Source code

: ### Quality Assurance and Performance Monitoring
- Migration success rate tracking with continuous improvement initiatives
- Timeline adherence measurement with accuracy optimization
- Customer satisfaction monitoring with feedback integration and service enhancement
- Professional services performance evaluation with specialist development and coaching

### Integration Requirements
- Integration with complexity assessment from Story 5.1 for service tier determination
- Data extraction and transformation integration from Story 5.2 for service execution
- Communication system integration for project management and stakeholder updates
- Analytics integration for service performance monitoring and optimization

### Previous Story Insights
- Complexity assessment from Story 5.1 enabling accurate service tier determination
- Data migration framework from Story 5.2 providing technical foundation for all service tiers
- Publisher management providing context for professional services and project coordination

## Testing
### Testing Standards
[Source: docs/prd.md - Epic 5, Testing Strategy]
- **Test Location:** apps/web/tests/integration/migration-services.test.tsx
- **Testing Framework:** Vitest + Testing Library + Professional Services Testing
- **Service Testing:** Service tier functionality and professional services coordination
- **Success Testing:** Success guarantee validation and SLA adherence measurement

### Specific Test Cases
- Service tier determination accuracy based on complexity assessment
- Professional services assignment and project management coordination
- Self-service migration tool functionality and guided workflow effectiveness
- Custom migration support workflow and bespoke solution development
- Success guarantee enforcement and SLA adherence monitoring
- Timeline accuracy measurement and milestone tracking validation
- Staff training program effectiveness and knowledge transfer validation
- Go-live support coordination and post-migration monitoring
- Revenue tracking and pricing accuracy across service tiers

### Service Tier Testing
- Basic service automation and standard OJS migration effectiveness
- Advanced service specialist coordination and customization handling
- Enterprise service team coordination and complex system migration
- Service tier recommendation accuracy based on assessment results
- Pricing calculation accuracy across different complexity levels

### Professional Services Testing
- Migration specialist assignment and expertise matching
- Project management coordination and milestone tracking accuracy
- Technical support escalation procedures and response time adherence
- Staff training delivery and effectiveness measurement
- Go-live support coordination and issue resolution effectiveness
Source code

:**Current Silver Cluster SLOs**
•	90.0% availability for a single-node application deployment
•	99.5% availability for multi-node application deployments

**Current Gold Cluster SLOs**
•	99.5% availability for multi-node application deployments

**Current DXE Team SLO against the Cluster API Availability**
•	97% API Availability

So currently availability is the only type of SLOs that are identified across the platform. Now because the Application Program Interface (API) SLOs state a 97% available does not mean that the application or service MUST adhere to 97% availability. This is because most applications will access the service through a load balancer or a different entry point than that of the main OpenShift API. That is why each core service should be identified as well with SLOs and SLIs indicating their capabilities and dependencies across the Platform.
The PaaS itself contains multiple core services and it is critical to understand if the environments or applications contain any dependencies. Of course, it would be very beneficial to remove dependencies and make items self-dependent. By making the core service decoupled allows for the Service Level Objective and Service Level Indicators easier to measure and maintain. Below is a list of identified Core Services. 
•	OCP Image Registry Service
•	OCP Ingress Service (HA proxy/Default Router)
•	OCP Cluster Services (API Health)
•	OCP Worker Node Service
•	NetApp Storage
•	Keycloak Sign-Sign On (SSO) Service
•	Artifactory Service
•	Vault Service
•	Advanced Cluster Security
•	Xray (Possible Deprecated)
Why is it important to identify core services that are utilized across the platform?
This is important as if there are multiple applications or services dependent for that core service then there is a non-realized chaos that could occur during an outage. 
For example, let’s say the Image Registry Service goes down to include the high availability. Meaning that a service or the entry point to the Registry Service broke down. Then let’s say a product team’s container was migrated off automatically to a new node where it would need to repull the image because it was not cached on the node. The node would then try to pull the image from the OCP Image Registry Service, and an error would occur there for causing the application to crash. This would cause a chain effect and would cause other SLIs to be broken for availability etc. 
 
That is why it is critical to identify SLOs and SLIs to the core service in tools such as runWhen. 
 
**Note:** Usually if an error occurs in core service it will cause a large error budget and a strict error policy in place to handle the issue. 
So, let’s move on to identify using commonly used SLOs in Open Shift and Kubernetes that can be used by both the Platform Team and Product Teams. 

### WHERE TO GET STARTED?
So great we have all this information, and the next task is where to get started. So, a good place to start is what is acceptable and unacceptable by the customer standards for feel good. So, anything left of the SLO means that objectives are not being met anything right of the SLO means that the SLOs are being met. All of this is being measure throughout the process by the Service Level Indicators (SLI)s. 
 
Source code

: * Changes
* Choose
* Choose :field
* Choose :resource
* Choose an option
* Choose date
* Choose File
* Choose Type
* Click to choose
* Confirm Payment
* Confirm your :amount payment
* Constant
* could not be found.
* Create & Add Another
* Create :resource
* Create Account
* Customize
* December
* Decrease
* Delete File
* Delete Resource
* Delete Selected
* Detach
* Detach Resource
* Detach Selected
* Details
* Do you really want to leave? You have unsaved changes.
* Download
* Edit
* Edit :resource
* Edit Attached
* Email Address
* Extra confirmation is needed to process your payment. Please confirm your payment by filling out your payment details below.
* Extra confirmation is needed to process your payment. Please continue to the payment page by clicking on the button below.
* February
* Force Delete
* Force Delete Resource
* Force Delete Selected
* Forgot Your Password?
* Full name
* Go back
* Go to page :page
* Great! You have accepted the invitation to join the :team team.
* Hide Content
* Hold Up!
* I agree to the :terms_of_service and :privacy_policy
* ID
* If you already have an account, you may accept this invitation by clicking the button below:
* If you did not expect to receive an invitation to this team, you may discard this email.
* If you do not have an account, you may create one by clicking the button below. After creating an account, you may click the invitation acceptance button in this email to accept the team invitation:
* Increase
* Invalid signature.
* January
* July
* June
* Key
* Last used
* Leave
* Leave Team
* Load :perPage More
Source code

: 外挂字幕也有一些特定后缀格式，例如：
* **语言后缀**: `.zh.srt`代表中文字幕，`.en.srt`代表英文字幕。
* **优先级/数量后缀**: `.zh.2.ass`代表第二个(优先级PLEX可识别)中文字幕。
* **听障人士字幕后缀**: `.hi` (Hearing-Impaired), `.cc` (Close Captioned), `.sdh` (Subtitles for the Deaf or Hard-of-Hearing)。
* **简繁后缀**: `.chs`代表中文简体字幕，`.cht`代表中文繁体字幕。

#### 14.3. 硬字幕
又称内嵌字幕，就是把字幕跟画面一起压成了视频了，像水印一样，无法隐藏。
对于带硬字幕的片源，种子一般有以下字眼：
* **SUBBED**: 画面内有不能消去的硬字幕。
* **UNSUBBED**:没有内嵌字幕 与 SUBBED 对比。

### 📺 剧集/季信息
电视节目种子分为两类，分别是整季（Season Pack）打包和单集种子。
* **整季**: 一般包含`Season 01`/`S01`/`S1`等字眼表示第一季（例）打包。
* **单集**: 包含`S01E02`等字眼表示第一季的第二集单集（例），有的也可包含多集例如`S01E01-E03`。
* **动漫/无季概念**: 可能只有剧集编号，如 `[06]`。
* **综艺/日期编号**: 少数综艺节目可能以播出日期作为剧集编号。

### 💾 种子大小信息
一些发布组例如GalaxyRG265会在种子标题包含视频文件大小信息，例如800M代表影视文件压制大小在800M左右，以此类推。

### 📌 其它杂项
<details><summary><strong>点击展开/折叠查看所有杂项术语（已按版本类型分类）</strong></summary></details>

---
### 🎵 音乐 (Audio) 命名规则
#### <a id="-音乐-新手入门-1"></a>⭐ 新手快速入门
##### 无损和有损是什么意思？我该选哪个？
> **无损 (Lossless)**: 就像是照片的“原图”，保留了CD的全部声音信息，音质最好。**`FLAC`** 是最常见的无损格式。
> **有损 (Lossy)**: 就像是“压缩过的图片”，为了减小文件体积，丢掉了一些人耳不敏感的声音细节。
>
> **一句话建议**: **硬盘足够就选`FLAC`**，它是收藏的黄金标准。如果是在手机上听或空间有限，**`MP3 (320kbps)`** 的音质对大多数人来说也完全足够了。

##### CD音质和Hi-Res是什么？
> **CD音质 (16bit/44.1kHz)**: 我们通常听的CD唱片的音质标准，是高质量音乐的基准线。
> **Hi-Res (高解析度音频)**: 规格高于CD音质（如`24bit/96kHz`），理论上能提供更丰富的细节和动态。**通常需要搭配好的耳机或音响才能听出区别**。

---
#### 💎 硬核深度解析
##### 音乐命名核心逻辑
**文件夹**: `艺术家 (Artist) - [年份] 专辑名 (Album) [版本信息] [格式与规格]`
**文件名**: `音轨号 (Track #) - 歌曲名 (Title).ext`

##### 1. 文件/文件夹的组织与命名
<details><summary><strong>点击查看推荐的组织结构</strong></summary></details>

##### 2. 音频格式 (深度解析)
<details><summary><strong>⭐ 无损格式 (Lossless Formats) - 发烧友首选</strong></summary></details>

------

Brief:
Write down exactly the span of lines above from the one containing "- **Test Location:**" to the one containing "- Go-live support coordination and post-migration", both ends included.

Answer box:
- **Test Location:** apps/web/tests/integration/migration-services.test.tsx
- **Testing Framework:** Vitest + Testing Library + Professional Services Testing
- **Service Testing:** Service tier functionality and professional services coordination
- **Success Testing:** Success guarantee validation and SLA adherence measurement

### Specific Test Cases
- Service tier determination accuracy based on complexity assessment
- Professional services assignment and project management coordination
- Self-service migration tool functionality and guided workflow effectiveness
- Custom migration support workflow and bespoke solution development
- Success guarantee enforcement and SLA adherence monitoring
- Timeline accuracy measurement and milestone tracking validation
- Staff training program effectiveness and knowledge transfer validation
- Go-live support coordination and post-migration monitoring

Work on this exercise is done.